Damore’s memo doesn’t address any of the real experiences that women in male-dominated STEM fields face. It’s a lot easier to claim that my anger and stress are just a side effect of my gender’s penchant for neuroticism than to address the many ways in which people like me are not welcomed in STEM. And even more troublesome are Damore’s suggestions to correct this so-called ideological problem at Google. He believes that diversity training that centers women and people of color is discriminatory toward white men (although men make up 80 percent of the tech workforce at Google, of which 53 percent are white people) and calls for the elimination of crucial diversity programs. Damore also suggests that Google stop diversity training, including microaggression training, because according to him it “incorrectly and dangerously equates speech with violence,” as if sexism and racism have no real and negative effects on those who experience it.
It’s no coincidence that James Damore is a white man, because only someone who has never been belittled simply because of their sex, gender, or race would be OK suggesting that any of these characteristics makes one unsuitable for careers in STEM. The rest of us have to work in environments where, regardless of how much we have studied and achieved, others just see us as either the exception to the norm or a fraud, never thinking that many of us do our work while also battling sexism and racism, and unlearning harmful stereotypes that we have internalized from our environment and upbringing.

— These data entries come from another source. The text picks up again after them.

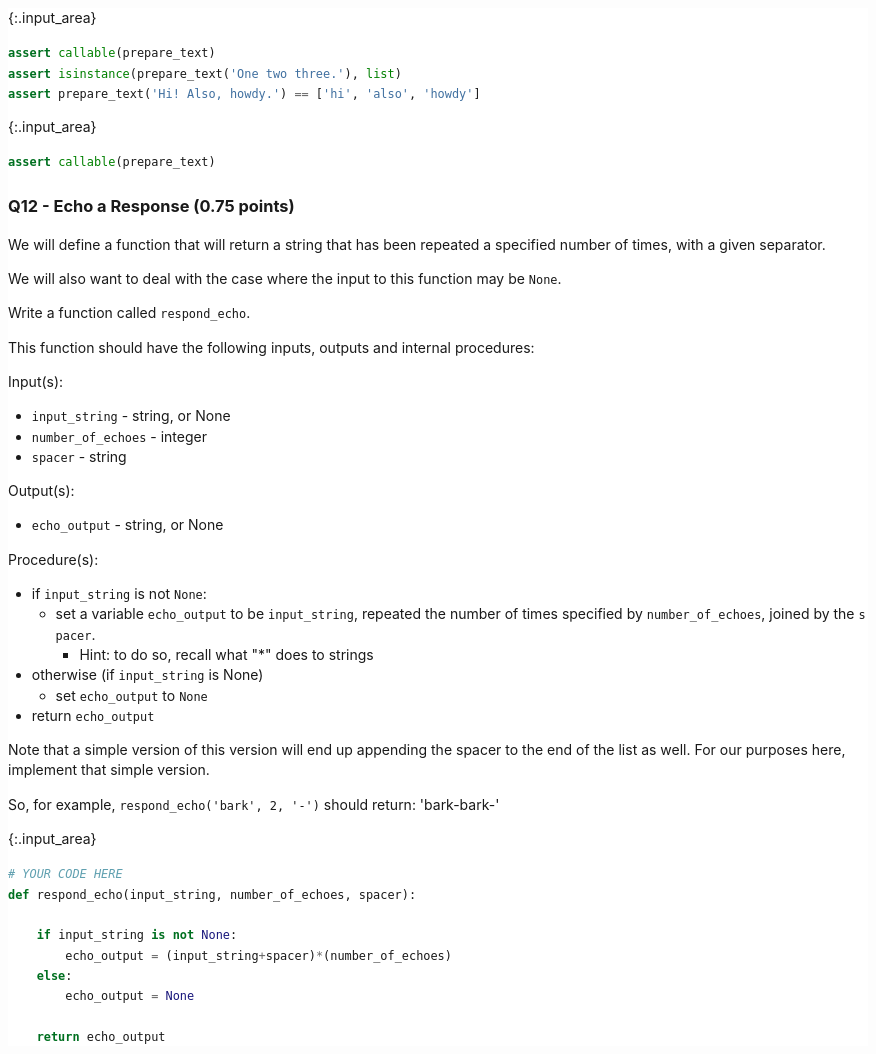 


{:.input_area}
```python
assert callable(prepare_text)
assert isinstance(prepare_text('One two three.'), list)
assert prepare_text('Hi! Also, howdy.') == ['hi', 'also', 'howdy']
```




{:.input_area}
```python
assert callable(prepare_text)

```


### Q12 - Echo a Response (0.75 points)

We will define a function that will return a string that has been repeated a specified number of times, with a given separator. 

We will also want to deal with the case where the input to this function may be `None`. 

Write a function called `respond_echo`. 

This function should have the following inputs, outputs and internal procedures:

Input(s):
* `input_string` - string, or None
* `number_of_echoes` - integer
* `spacer` - string

Output(s):
* `echo_output` - string, or None

Procedure(s):
- if `input_string` is not `None`:
    - set a variable `echo_output` to be  `input_string`, repeated the number of times specified by `number_of_echoes`, joined by the  `spacer`.
        - Hint: to do so, recall what "*" does to strings
- otherwise (if `input_string` is None)
    - set `echo_output` to `None`
- return `echo_output`

Note that a simple version of this version will end up appending the spacer to the end of the list as well. For our purposes here, implement that simple version.

So, for example, `respond_echo('bark', 2, '-')` should return: 'bark-bark-'



{:.input_area}
```python
# YOUR CODE HERE
def respond_echo(input_string, number_of_echoes, spacer):
    
    if input_string is not None:
        echo_output = (input_string+spacer)*(number_of_echoes)
    else:
        echo_output = None
    
    return echo_output 
```
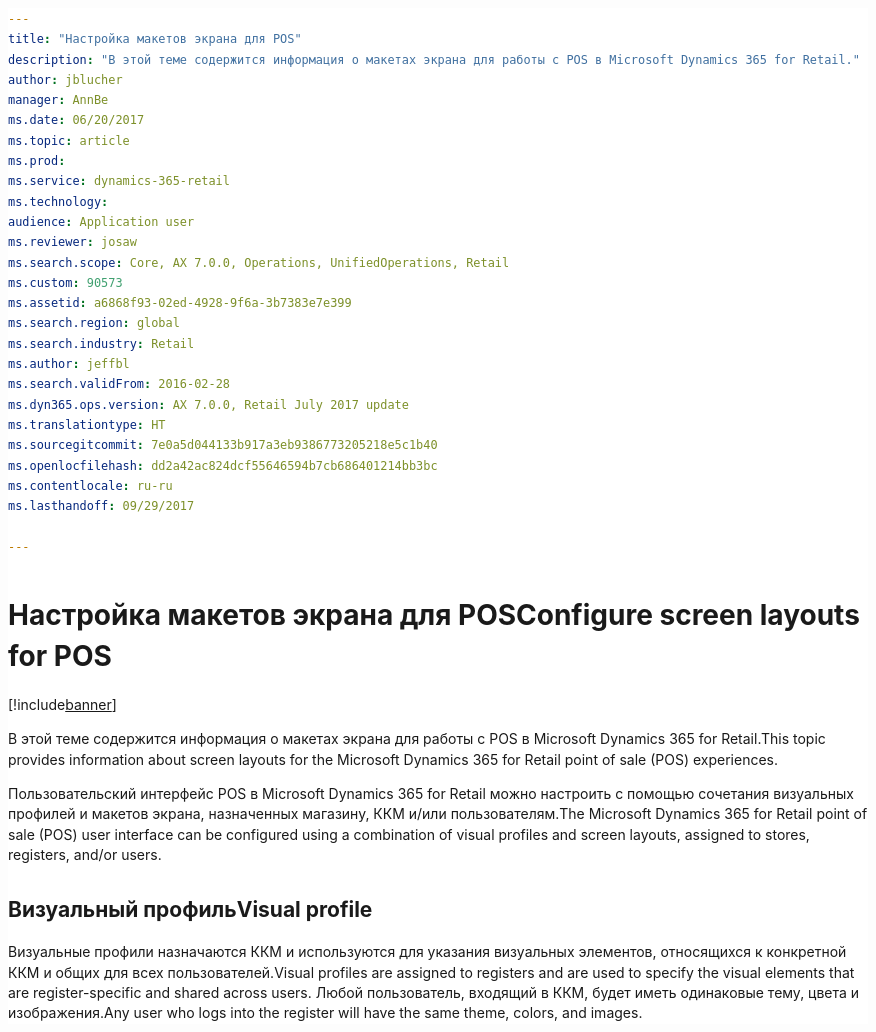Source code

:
 ```yaml
---
title: "Настройка макетов экрана для POS"
description: "В этой теме содержится информация о макетах экрана для работы с POS в Microsoft Dynamics 365 for Retail."
author: jblucher
manager: AnnBe
ms.date: 06/20/2017
ms.topic: article
ms.prod: 
ms.service: dynamics-365-retail
ms.technology: 
audience: Application user
ms.reviewer: josaw
ms.search.scope: Core, AX 7.0.0, Operations, UnifiedOperations, Retail
ms.custom: 90573
ms.assetid: a6868f93-02ed-4928-9f6a-3b7383e7e399
ms.search.region: global
ms.search.industry: Retail
ms.author: jeffbl
ms.search.validFrom: 2016-02-28
ms.dyn365.ops.version: AX 7.0.0, Retail July 2017 update
ms.translationtype: HT
ms.sourcegitcommit: 7e0a5d044133b917a3eb9386773205218e5c1b40
ms.openlocfilehash: dd2a42ac824dcf55646594b7cb686401214bb3bc
ms.contentlocale: ru-ru
ms.lasthandoff: 09/29/2017

---
```


# <a name="configure-screen-layouts-for-pos"></a><span data-ttu-id="e25fa-103">Настройка макетов экрана для POS</span><span class="sxs-lookup"><span data-stu-id="e25fa-103">Configure screen layouts for POS</span></span>

[!include[banner](includes/banner.md)]


<span data-ttu-id="e25fa-104">В этой теме содержится информация о макетах экрана для работы с POS в Microsoft Dynamics 365 for Retail.</span><span class="sxs-lookup"><span data-stu-id="e25fa-104">This topic provides information about screen layouts for the Microsoft Dynamics 365 for Retail point of sale (POS) experiences.</span></span>

<span data-ttu-id="e25fa-105">Пользовательский интерфейс POS в Microsoft Dynamics 365 for Retail можно настроить с помощью сочетания визуальных профилей и макетов экрана, назначенных магазину, ККМ и/или пользователям.</span><span class="sxs-lookup"><span data-stu-id="e25fa-105">The Microsoft Dynamics 365 for Retail point of sale (POS) user interface can be configured using a combination of visual profiles and screen layouts, assigned to stores, registers, and/or users.</span></span>

## <a name="visual-profile"></a><span data-ttu-id="e25fa-106">Визуальный профиль</span><span class="sxs-lookup"><span data-stu-id="e25fa-106">Visual profile</span></span>
<span data-ttu-id="e25fa-107">Визуальные профили назначаются ККМ и используются для указания визуальных элементов, относящихся к конкретной ККМ и общих для всех пользователей.</span><span class="sxs-lookup"><span data-stu-id="e25fa-107">Visual profiles are assigned to registers and are used to specify the visual elements that are register-specific and shared across users.</span></span> <span data-ttu-id="e25fa-108">Любой пользователь, входящий в ККМ, будет иметь одинаковые тему, цвета и изображения.</span><span class="sxs-lookup"><span data-stu-id="e25fa-108">Any user who logs into the register will have the same theme, colors, and images.</span></span> 
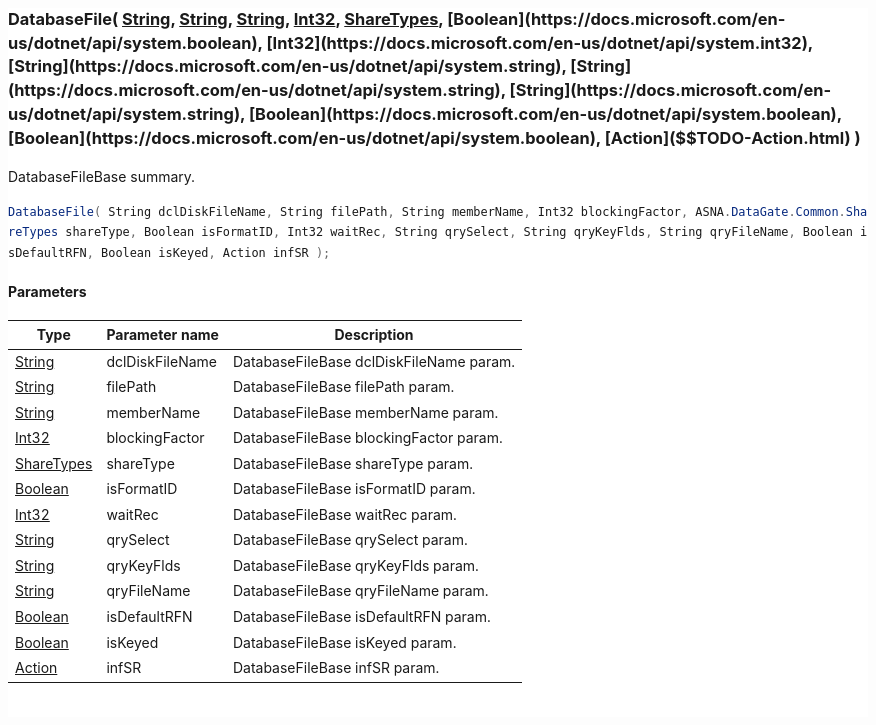### DatabaseFile( [String](https://docs.microsoft.com/en-us/dotnet/api/system.string), [String](https://docs.microsoft.com/en-us/dotnet/api/system.string), [String](https://docs.microsoft.com/en-us/dotnet/api/system.string), [Int32](https://docs.microsoft.com/en-us/dotnet/api/system.int32), [ShareTypes]($$TODO-ASNA.DataGate.Common.ShareTypes.html), [Boolean](https://docs.microsoft.com/en-us/dotnet/api/system.boolean), [Int32](https://docs.microsoft.com/en-us/dotnet/api/system.int32), [String](https://docs.microsoft.com/en-us/dotnet/api/system.string), [String](https://docs.microsoft.com/en-us/dotnet/api/system.string), [String](https://docs.microsoft.com/en-us/dotnet/api/system.string), [Boolean](https://docs.microsoft.com/en-us/dotnet/api/system.boolean), [Boolean](https://docs.microsoft.com/en-us/dotnet/api/system.boolean), [Action]($$TODO-Action.html) )

DatabaseFileBase summary.

```cs
DatabaseFile( String dclDiskFileName, String filePath, String memberName, Int32 blockingFactor, ASNA.DataGate.Common.ShareTypes shareType, Boolean isFormatID, Int32 waitRec, String qrySelect, String qryKeyFlds, String qryFileName, Boolean isDefaultRFN, Boolean isKeyed, Action infSR );
```

#### Parameters

| Type | Parameter name | Description
| --- | --- | ---
| [String](https://docs.microsoft.com/en-us/dotnet/api/system.string) | dclDiskFileName | DatabaseFileBase dclDiskFileName param. 
| [String](https://docs.microsoft.com/en-us/dotnet/api/system.string) | filePath | DatabaseFileBase filePath param. 
| [String](https://docs.microsoft.com/en-us/dotnet/api/system.string) | memberName | DatabaseFileBase memberName param. 
| [Int32](https://docs.microsoft.com/en-us/dotnet/api/system.int32) | blockingFactor | DatabaseFileBase blockingFactor param. 
| [ShareTypes]($$TODO-ASNA.DataGate.Common.ShareTypes.html) | shareType | DatabaseFileBase shareType param. 
| [Boolean](https://docs.microsoft.com/en-us/dotnet/api/system.boolean) | isFormatID | DatabaseFileBase isFormatID param. 
| [Int32](https://docs.microsoft.com/en-us/dotnet/api/system.int32) | waitRec | DatabaseFileBase waitRec param. 
| [String](https://docs.microsoft.com/en-us/dotnet/api/system.string) | qrySelect | DatabaseFileBase qrySelect param. 
| [String](https://docs.microsoft.com/en-us/dotnet/api/system.string) | qryKeyFlds | DatabaseFileBase qryKeyFlds param. 
| [String](https://docs.microsoft.com/en-us/dotnet/api/system.string) | qryFileName | DatabaseFileBase qryFileName param. 
| [Boolean](https://docs.microsoft.com/en-us/dotnet/api/system.boolean) | isDefaultRFN | DatabaseFileBase isDefaultRFN param. 
| [Boolean](https://docs.microsoft.com/en-us/dotnet/api/system.boolean) | isKeyed | DatabaseFileBase isKeyed param. 
| [Action]($$TODO-Action.html) | infSR | DatabaseFileBase infSR param. 

<br>
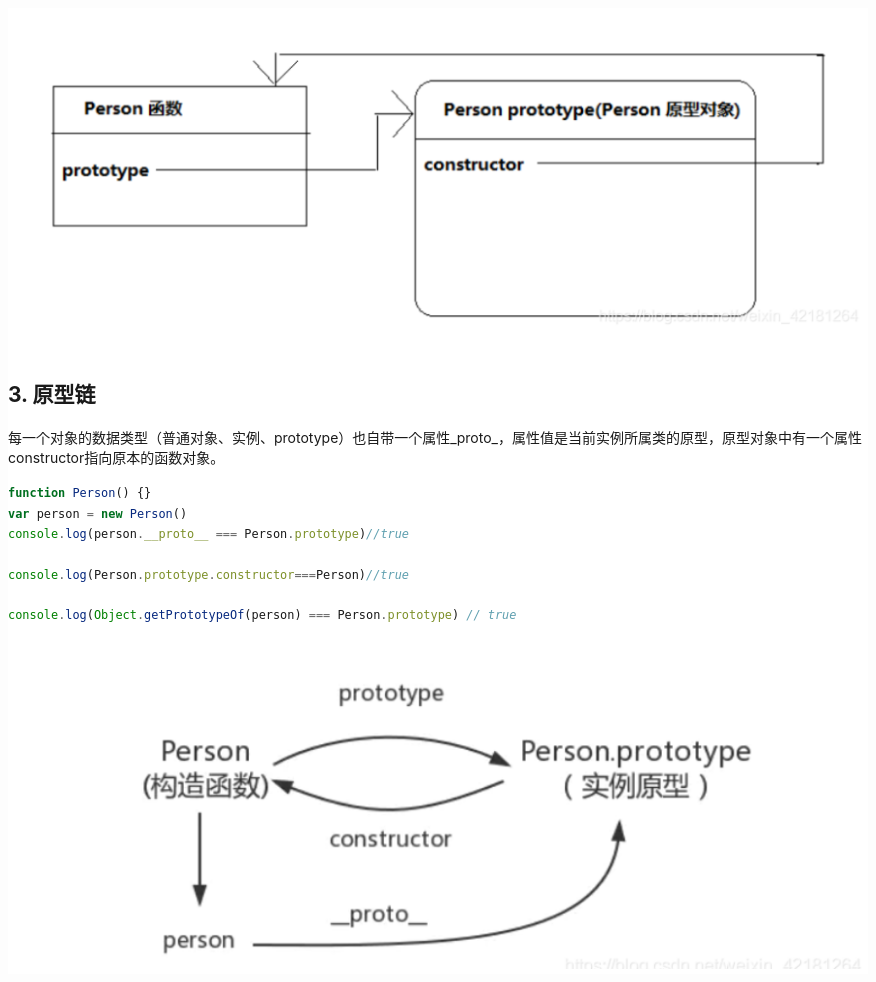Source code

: ![原型](../../images/doc/前端基础/原型链-原型.png)
	
## 3. 原型链
	
每一个对象的数据类型（普通对象、实例、prototype）也自带一个属性_proto_，属性值是当前实例所属类的原型，原型对象中有一个属性constructor指向原本的函数对象。

```js	
function Person() {} 
var person = new Person() 
console.log(person.__proto__ === Person.prototype)//true 

console.log(Person.prototype.constructor===Person)//true 

console.log(Object.getPrototypeOf(person) === Person.prototype) // true
```

![原型链](../../images/doc/前端基础/原型链-原型链.png)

As one of two women in my engineering department, and the only person of color, I was made to feel like I was a constant distraction to others and far too different from the norm to be taken seriously. After years of dealing with people just like James Damore and an environment that refused to specifically address sexism and racism, I gave up. It’s not the story of perseverance through the odds that we’re accustomed to, but it’s the reality of a lot of women in STEM.
I continue to be an advocate for women in STEM, and will continue my activism because I know that if women and people of color who experience bias in STEM do not speak up, there will be no change in the industry. My experience is personal, but it’s not unique, and I hope it serves as a way to make the industry a safer and more welcoming place for marginalized people.